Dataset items
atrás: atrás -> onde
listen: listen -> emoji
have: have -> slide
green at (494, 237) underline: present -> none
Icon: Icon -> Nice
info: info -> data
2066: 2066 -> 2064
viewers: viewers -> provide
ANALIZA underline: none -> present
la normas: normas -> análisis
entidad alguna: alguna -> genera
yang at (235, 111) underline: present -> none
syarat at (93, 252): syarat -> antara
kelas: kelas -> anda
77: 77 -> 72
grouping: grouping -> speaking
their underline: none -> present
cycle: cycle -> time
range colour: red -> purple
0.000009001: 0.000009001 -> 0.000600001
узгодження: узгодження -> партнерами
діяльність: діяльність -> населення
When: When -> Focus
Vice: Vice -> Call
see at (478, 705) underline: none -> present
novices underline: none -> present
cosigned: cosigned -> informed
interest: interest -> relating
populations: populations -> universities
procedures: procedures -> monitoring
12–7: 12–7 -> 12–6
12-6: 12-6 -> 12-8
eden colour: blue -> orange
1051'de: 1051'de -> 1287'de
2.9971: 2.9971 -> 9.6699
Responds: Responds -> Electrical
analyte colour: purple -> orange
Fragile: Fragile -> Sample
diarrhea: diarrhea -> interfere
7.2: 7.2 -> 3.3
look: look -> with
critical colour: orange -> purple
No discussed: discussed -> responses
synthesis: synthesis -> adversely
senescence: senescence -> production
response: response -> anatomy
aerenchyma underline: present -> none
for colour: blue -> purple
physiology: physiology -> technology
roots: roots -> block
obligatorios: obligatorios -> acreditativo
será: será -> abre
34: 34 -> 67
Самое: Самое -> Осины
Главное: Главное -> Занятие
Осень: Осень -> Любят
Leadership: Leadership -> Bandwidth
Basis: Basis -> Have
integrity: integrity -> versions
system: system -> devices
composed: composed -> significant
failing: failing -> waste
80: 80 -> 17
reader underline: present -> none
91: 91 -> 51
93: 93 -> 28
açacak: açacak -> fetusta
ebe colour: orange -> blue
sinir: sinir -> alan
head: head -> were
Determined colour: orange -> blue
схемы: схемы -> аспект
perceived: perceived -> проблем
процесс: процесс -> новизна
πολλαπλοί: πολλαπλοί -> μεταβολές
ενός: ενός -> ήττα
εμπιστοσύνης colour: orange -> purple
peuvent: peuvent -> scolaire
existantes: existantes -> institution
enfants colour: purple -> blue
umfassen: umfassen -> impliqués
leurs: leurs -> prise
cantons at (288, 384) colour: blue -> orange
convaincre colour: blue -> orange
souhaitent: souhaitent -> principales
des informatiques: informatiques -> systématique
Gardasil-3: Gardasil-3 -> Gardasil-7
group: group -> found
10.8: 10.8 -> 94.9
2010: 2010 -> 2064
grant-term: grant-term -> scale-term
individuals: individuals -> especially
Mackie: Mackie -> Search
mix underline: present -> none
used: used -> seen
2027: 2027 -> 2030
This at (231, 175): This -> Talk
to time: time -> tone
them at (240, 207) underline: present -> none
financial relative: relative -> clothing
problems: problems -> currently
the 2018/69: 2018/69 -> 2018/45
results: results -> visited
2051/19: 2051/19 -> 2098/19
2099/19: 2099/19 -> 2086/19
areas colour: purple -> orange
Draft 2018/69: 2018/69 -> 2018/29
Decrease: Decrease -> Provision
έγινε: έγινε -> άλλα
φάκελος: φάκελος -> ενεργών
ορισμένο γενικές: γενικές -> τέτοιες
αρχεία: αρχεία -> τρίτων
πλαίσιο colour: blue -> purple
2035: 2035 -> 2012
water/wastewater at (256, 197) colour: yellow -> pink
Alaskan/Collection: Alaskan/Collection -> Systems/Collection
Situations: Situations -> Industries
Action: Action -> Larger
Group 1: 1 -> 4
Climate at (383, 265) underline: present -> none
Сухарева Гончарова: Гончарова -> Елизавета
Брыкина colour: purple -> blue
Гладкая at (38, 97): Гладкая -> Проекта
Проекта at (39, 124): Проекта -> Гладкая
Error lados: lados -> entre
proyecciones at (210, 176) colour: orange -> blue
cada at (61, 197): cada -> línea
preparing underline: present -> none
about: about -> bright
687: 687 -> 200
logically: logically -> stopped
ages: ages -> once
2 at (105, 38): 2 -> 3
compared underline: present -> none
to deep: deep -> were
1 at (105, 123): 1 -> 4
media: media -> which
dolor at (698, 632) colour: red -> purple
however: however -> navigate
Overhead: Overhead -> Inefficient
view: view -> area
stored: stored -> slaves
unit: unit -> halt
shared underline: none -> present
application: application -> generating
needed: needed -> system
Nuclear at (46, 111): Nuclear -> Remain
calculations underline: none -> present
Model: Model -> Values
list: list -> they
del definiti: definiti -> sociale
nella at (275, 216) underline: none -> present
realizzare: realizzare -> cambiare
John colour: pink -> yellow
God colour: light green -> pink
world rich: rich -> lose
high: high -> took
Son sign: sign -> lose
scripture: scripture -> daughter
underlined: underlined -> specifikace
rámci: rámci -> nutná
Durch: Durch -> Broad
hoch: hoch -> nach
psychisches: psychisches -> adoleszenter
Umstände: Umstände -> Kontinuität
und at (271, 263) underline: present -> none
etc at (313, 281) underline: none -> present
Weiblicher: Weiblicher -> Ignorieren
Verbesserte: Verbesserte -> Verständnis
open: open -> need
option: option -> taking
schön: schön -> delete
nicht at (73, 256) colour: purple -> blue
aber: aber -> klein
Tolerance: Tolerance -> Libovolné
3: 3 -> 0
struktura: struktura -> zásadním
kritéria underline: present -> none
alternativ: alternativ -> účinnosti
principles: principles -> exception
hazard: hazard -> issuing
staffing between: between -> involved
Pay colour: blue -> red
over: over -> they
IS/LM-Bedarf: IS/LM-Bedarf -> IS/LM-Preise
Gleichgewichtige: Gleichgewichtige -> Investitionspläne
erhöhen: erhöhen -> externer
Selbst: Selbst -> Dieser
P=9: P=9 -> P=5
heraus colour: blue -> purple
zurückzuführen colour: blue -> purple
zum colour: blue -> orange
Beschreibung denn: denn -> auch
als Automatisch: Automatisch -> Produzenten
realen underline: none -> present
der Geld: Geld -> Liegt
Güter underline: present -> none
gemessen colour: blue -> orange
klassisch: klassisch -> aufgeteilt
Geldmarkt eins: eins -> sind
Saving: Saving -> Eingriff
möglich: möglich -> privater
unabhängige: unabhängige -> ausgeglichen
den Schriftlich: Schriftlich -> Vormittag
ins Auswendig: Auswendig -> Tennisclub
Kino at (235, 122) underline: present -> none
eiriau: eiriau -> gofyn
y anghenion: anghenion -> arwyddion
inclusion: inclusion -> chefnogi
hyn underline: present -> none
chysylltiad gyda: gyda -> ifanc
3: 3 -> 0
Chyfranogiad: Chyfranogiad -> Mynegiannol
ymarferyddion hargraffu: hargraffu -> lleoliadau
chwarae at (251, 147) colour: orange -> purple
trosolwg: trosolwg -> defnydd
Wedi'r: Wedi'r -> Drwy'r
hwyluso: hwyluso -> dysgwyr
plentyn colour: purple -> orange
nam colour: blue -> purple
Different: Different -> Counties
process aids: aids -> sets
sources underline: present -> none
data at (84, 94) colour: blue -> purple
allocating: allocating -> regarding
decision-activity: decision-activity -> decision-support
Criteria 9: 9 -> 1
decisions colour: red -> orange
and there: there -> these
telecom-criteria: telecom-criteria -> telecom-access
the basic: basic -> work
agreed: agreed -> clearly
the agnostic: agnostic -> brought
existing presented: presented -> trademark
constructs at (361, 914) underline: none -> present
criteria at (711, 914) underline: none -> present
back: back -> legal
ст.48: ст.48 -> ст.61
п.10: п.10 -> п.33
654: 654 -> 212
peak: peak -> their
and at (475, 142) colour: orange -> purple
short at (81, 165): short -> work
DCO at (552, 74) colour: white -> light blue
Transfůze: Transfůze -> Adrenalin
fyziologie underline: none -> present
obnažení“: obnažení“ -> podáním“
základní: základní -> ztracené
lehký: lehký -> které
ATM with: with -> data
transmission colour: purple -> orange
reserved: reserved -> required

(Exercise prompt)
Copy out the lines of the records word for word, from the first line through the line containing "схемы: схемы -> аспект", including that line.

(Full solution)
atrás: atrás -> onde
listen: listen -> emoji
have: have -> slide
green at (494, 237) underline: present -> none
Icon: Icon -> Nice
info: info -> data
2066: 2066 -> 2064
viewers: viewers -> provide
ANALIZA underline: none -> present
la normas: normas -> análisis
entidad alguna: alguna -> genera
yang at (235, 111) underline: present -> none
syarat at (93, 252): syarat -> antara
kelas: kelas -> anda
77: 77 -> 72
grouping: grouping -> speaking
their underline: none -> present
cycle: cycle -> time
range colour: red -> purple
0.000009001: 0.000009001 -> 0.000600001
узгодження: узгодження -> партнерами
діяльність: діяльність -> населення
When: When -> Focus
Vice: Vice -> Call
see at (478, 705) underline: none -> present
novices underline: none -> present
cosigned: cosigned -> informed
interest: interest -> relating
populations: populations -> universities
procedures: procedures -> monitoring
12–7: 12–7 -> 12–6
12-6: 12-6 -> 12-8
eden colour: blue -> orange
1051'de: 1051'de -> 1287'de
2.9971: 2.9971 -> 9.6699
Responds: Responds -> Electrical
analyte colour: purple -> orange
Fragile: Fragile -> Sample
diarrhea: diarrhea -> interfere
7.2: 7.2 -> 3.3
look: look -> with
critical colour: orange -> purple
No discussed: discussed -> responses
synthesis: synthesis -> adversely
senescence: senescence -> production
response: response -> anatomy
aerenchyma underline: present -> none
for colour: blue -> purple
physiology: physiology -> technology
roots: roots -> block
obligatorios: obligatorios -> acreditativo
será: será -> abre
34: 34 -> 67
Самое: Самое -> Осины
Главное: Главное -> Занятие
Осень: Осень -> Любят
Leadership: Leadership -> Bandwidth
Basis: Basis -> Have
integrity: integrity -> versions
system: system -> devices
composed: composed -> significant
failing: failing -> waste
80: 80 -> 17
reader underline: present -> none
91: 91 -> 51
93: 93 -> 28
açacak: açacak -> fetusta
ebe colour: orange -> blue
sinir: sinir -> alan
head: head -> were
Determined colour: orange -> blue
схемы: схемы -> аспект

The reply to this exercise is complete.